“I say—Monty,” stumblingly came the words, “you know—I never dreamed of this. I thought she would have married—long ago. And she has been waiting—all these years?”
“All these years,” Herne said.
“Do you think she has suffered?” There was a certain sharpness in the question, as if it were hard to utter.
And Herne, pledged to honesty, made brief reply:
“Yes.”
There followed a pause; then:
“Will it grieve her—very badly—to know that I am dead?” asked the voice beside him.
“Yes, it will grieve her.” Herne spoke as if compelled.
“But she will get over it, eh?”
“I believe so.” Herne’s lips were dry; he forced them to utterance.
The free hand fastened claw-like upon his arm.
“You’ll tell me the straight truth, man,” said Bobby’s voice in his ear. “What if I—came to life?”
But Herne was silent. He could not bring himself to answer.

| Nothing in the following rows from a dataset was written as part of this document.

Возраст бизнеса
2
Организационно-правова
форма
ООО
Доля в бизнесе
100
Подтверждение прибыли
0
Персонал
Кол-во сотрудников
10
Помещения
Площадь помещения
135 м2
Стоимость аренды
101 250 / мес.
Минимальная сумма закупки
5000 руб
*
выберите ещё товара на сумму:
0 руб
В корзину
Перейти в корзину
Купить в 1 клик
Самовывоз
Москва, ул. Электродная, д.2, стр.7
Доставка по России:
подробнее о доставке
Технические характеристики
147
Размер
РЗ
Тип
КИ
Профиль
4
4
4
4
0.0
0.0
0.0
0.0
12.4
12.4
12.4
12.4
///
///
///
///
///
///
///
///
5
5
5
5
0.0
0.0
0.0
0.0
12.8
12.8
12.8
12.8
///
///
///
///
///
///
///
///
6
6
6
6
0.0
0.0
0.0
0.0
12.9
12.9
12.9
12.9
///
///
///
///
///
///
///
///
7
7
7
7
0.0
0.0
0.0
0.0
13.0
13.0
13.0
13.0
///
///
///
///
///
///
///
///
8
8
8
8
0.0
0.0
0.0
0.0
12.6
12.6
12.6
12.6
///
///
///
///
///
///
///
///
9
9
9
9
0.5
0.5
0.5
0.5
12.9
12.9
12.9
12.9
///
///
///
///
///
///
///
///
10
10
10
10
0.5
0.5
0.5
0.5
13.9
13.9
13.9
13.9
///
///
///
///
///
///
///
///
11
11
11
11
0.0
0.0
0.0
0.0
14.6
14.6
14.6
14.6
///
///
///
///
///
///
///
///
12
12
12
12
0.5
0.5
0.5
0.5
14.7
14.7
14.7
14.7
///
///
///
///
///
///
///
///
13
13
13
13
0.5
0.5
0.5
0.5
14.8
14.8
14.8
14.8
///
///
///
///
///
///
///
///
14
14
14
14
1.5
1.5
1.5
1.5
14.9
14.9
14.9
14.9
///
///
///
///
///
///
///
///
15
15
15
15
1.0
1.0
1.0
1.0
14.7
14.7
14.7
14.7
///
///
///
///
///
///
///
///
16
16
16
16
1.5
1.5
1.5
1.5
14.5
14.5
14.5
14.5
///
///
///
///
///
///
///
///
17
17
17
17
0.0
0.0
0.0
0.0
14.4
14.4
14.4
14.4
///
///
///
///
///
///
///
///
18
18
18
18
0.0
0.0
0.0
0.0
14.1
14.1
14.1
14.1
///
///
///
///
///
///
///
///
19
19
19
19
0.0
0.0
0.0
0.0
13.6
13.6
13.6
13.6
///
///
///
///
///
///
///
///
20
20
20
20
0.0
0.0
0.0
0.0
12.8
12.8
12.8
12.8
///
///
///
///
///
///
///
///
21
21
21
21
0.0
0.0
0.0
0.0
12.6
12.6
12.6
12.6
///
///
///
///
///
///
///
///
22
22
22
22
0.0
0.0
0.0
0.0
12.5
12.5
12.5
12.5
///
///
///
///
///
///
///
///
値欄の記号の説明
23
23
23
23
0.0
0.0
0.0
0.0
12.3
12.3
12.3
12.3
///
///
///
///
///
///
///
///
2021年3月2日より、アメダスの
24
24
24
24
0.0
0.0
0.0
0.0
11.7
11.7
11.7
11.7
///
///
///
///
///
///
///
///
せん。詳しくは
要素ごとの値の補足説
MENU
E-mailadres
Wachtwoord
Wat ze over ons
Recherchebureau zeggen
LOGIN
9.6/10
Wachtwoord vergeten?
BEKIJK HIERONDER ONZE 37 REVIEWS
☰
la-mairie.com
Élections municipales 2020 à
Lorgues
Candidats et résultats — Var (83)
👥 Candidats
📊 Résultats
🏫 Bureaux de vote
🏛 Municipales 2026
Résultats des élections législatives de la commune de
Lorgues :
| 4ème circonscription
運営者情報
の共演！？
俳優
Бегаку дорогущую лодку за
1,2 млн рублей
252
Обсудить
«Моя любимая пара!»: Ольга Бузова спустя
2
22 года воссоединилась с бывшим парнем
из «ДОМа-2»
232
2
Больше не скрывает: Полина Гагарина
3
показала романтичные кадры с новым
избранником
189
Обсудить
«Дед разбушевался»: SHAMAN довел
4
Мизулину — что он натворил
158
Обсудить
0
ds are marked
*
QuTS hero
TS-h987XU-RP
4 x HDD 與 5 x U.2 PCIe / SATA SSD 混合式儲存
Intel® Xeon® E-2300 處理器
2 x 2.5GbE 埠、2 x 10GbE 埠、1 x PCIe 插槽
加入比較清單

“Speak out!” urged the voice—Bobby’s voice, quick, insistent, even imploring. “Don’t be afraid! I haven’t any feelings left worth considering. She wouldn’t get over that, you think? No woman could!”

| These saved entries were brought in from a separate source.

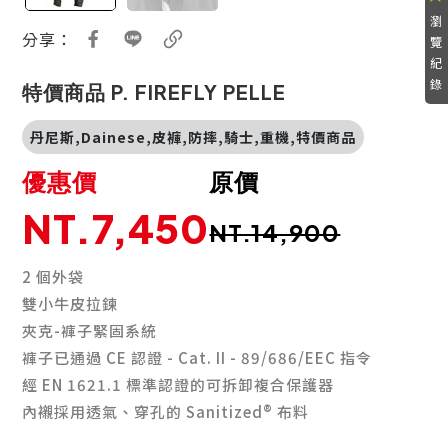
瀏
分享：
覽
紀
錄
特價商品 P. FIREFLY PELLE
丹尼斯,Dainese,皮褲,防摔,騎士,重機,特價商品
優惠價
原價
NT.7,450
NT.14,900
2 個外袋
雙小牛皮拉鍊
夾克-褲子緊固系統
褲子已通過 CE 認證 - Cat. II - 89/686/EEC 指令
經 EN 1621.1 標準認證的可拆卸複合保護器
內襯採用透氣、穿孔的 Sanitized® 布料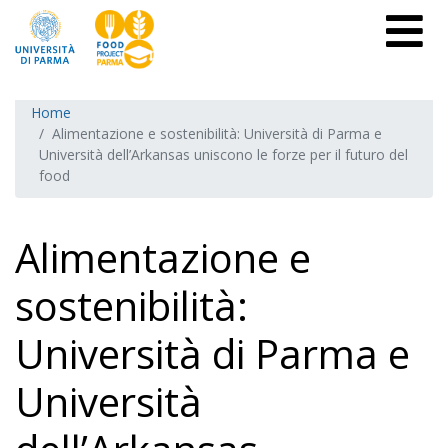
Home
Alimentazione e sostenibilità: Università di Parma e
Università dell’Arkansas uniscono le forze per il futuro del
food
Alimentazione e
sostenibilità:
Università di Parma e
Università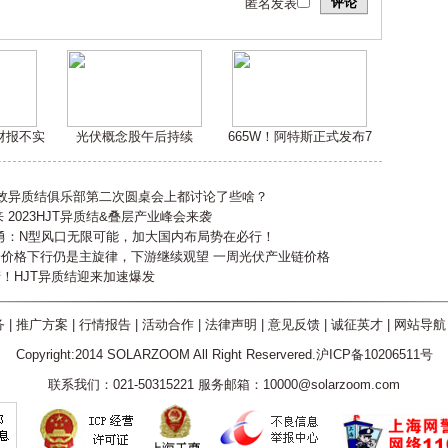
评论
匿名发表
嫌财报不实
光伏概念股午后持续
665W！阿特斯正式发布7
高效异质结俱乐部第二次圆桌会上都讨论了些啥？
2023HJT异质结&叠层产业峰会来袭
勇：N型风口无限可能，加大国内布局势在必行！
会价格下行仍是主旋律，下游继续观望 一周光伏产业链价格
产！HJT异质结迎来加速爆发
务
|
推广方案
|
行情报告
|
活动合作
|
法律声明
|
意见反馈
|
诚征英才
|
网站导航
Copyright:2014 SOLARZOOM All Right Reservered.沪ICP备10206511号
联系我们：021-50315221 服务邮箱：10000@solarzoom.com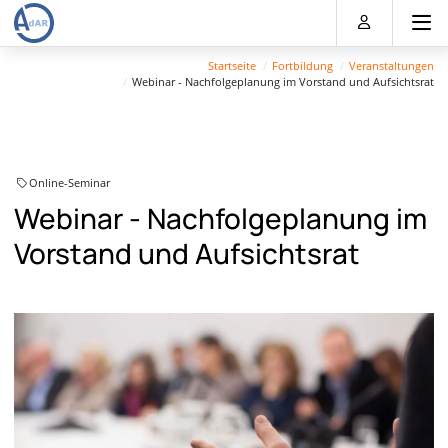
Direkt
Direkt
Direkt
Direkt
zum
zum
zur
zum
Inhalt
Hauptmenu
Suche
Footer
Startseite
Fortbildung
Veranstaltungen
(Eingabetaste)
(Eingabetaste)
(Eingabetaste)
(Eingabetaste)
Webinar - Nachfolgeplanung im Vorstand und Aufsichtsrat
Online-Seminar
Webinar - Nachfolgeplanung im
Vorstand und Aufsichtsrat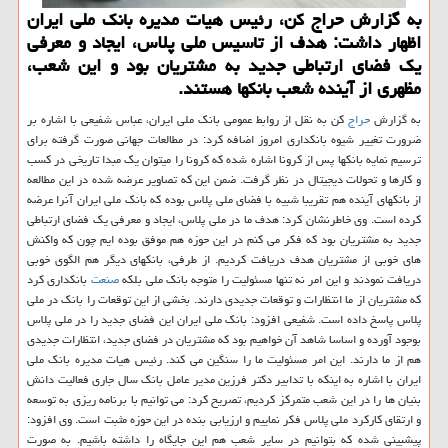
به گزارش حراج کن، رئیس هیات مدیره بانک ملی ایران
اظهار داشت: هدف از تاسیس ملی پلاس، ایجاد و معرفی
یک فضای ارتباطی جدید به مشتریان بود و این شعب،
مظهری از آینده شعب بانکها هستند.
به گزارش
حراج
کن به نقل از روابط عمومی بانک ملی ایران، عباس شفیعی با اشاره بر
ضرورت تغییر شیوه بانکداری امروز اضافه کرد: در مطالعات جهانی صورت گرفته برای
ترسیم نمایه بانکها پس از کرونا اشاره شده که کرونا را میتوان یک مبدا تاریخی در کسب
و کارها و تحولات دیجیتال در نظر گرفت. ضمن این که تصاویر عرضه شده در این مطالعه
از بانکهای آینده هم تقریبا شبیه با فضای ملی پلاس بوده که بانک ملی ایران آنرا عرضه
کرده است. وی خاطرنشان کرد: هدف ما در ملی پلاس، ایجاد و معرفی یک فضای ارتباطی
جدید به مشتریان بود که فکر می کنم در این حوزه هم موفق بوده ایم چون که واکنش
های خوبی از مشتریان هدف دریافت کردیم. از طرفی، بانکهای دیگر هم الگوی خوبی
دریافت نمودند و این امر نه تنها مسئولیت را متوجه بانک ملی بلکه
صنعت
بانکداری کرد
که مشتریان از ما انتظارات و توقعات جدیدی دارند. بخشی از این توقعات را بانک در ملی
پلاس پاسخ داده است. شفیعی افزود: بانک ملی ایران این فضای جدید را در ملی پلاس
بوجود آورده و اساسا شاهد آن خواهیم بود که مشتریان در فضای جدید، انتظارات جدیدی
هم از ما دارند. این امر مسئولیت ما را سنگین می کند. رئیس هیات مدیره بانک ملی
ایران با اشاره به اینکه با تدابیر دکتر فرزین مدیر عامل بانک سال جاری فعالیت دانش
بنیان ها را در این شعب متمرکز کردیم، تصریح کرد: می توانیم با برنامه ریزی به توسعه
و ارتقای کارکرد ملی پلاس فکر نماییم و ارزیابی بنده در این حوزه مثبت است. وی افزود:
پیشبینی شده که بتوانیم در سایر شعب هم این جایگاه را داشته باشیم. به صورت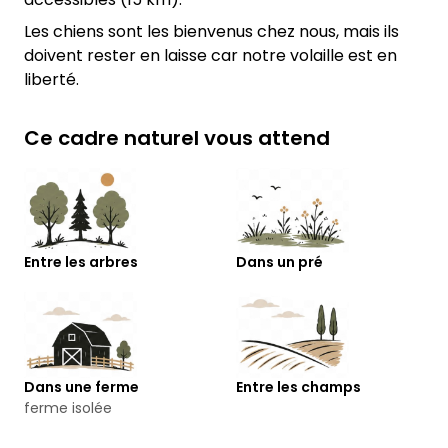
Les chiens sont les bienvenus chez nous, mais ils
doivent rester en laisse car notre volaille est en
liberté.
Ce cadre naturel vous attend
Entre les arbres
Dans un pré
Dans une ferme
Entre les champs
ferme isolée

Herne turned in desperation, and faced his questioner.
“God knows!” he said helplessly.
Again there fell a silence, such a silence as falls in a death-chamber at the moment of the spirit’s passing. The darkness was deepening. Herne could scarcely discern the figure by his side.

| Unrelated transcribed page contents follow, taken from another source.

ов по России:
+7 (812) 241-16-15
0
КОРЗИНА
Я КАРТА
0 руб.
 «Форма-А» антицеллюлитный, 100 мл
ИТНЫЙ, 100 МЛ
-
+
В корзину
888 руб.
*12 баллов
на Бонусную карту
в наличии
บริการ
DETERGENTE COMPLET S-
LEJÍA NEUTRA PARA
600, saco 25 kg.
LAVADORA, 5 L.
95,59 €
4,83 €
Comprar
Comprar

The hand upon his arm had grown slack. All vitality seemed to have gone out of it. It was as though the spirit had passed indeed. And in the stillness Herne knew that he was recrossing the gulf, that his friend—the boy he had known and loved—was receding rapidly, rapidly behind the veil of years, would soon be lost to him for ever.
The voice that spoke to him at length was the voice of a stranger.
“Remember,” it said, “Bobby Duncannon is dead—has been dead for years! Let no woman waste her life waiting for him, for he will never return! Let her marry instead the man who wants her, and put the empty years behind! In no other way will she find happiness.”
“But you?” Herne groaned. “You?”
The hand he held had slipped from his grasp. Through the dimness he saw the man beside him rise to his feet. A moment he stood; then flung up his arms above his head in a fierce gesture of renunciation that sent a stab of recollection through Herne.
“I! I go to my people!” said the Prophet of the Wandis. “And you—will go to yours.”
It was final, and Herne knew it; yet his heart cried out within him for the friend he had lost. Suddenly he found he could not bear it.
“Bobby! Bobby!” he burst forth impulsively. “Stop, man, stop and think! There must be some other way. You can’t—you shan’t—go back!”
He hardly knew what he said, so great was his distress. The gulf was widening, widening, and he was powerless. He knew that it could never be bridged again.